* _Job_: Retype the text read from each of the items below, keeping every line exactly as it appears, and leave the pictures out of your answer.

* _Data records_:
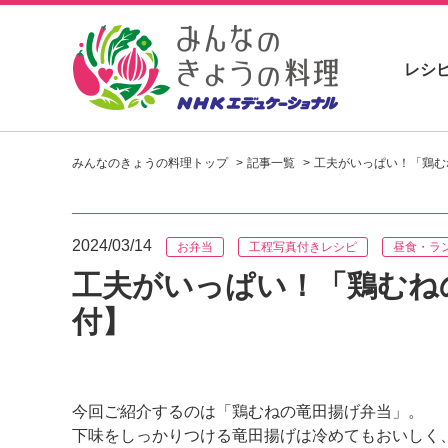
レシ
お
い
みんなのきょうの料理トップ
記事一覧
工夫がいっぱい！「鶏む
し
い
レ
シ
2024/03/14
お弁当
工程写真付きレシピ
昼食・ラ
ピ
を
工夫がいっぱい！「鶏むね
見
つ
付】
け
よ
う
。
今回ご紹介するのは「鶏むねの竜田揚げ弁当」。
N
下味をしっかりつける竜田揚げは冷めてもおいしく
H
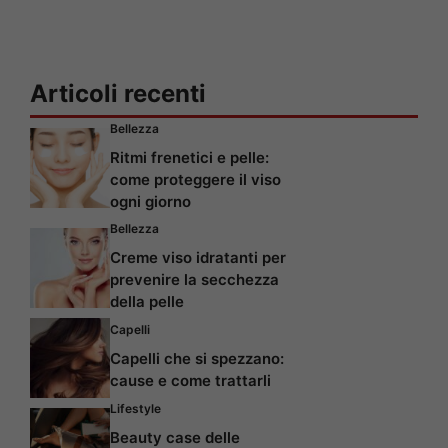
Articoli recenti
Bellezza
Ritmi frenetici e pelle:
come proteggere il viso
ogni giorno
Bellezza
Creme viso idratanti per
prevenire la secchezza
della pelle
Capelli
Capelli che si spezzano:
cause e come trattarli
Lifestyle
Beauty case delle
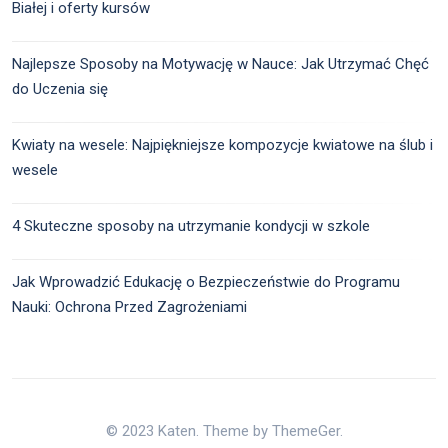
Białej i oferty kursów
Najlepsze Sposoby na Motywację w Nauce: Jak Utrzymać Chęć
do Uczenia się
Kwiaty na wesele: Najpiękniejsze kompozycje kwiatowe na ślub i
wesele
4 Skuteczne sposoby na utrzymanie kondycji w szkole
Jak Wprowadzić Edukację o Bezpieczeństwie do Programu
Nauki: Ochrona Przed Zagrożeniami
© 2023 Katen. Theme by ThemeGer.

* _Answer for this exercise_:
レシ
お
い
みんなのきょうの料理トップ
記事一覧
工夫がいっぱい！「鶏む
し
い
レ
シ
2024/03/14
お弁当
工程写真付きレシピ
昼食・ラ
ピ
を
工夫がいっぱい！「鶏むね
見
つ
付】
け
よ
う
。
今回ご紹介するのは「鶏むねの竜田揚げ弁当」。
N
下味をしっかりつける竜田揚げは冷めてもおいしく
H
Articoli recenti
Bellezza
Ritmi frenetici e pelle:
come proteggere il viso
ogni giorno
Bellezza
Creme viso idratanti per
prevenire la secchezza
della pelle
Capelli
Capelli che si spezzano:
cause e come trattarli
Lifestyle
Beauty case delle
Białej i oferty kursów
Najlepsze Sposoby na Motywację w Nauce: Jak Utrzymać Chęć
do Uczenia się
Kwiaty na wesele: Najpiękniejsze kompozycje kwiatowe na ślub i
wesele
4 Skuteczne sposoby na utrzymanie kondycji w szkole
Jak Wprowadzić Edukację o Bezpieczeństwie do Programu
Nauki: Ochrona Przed Zagrożeniami
© 2023 Katen. Theme by ThemeGer.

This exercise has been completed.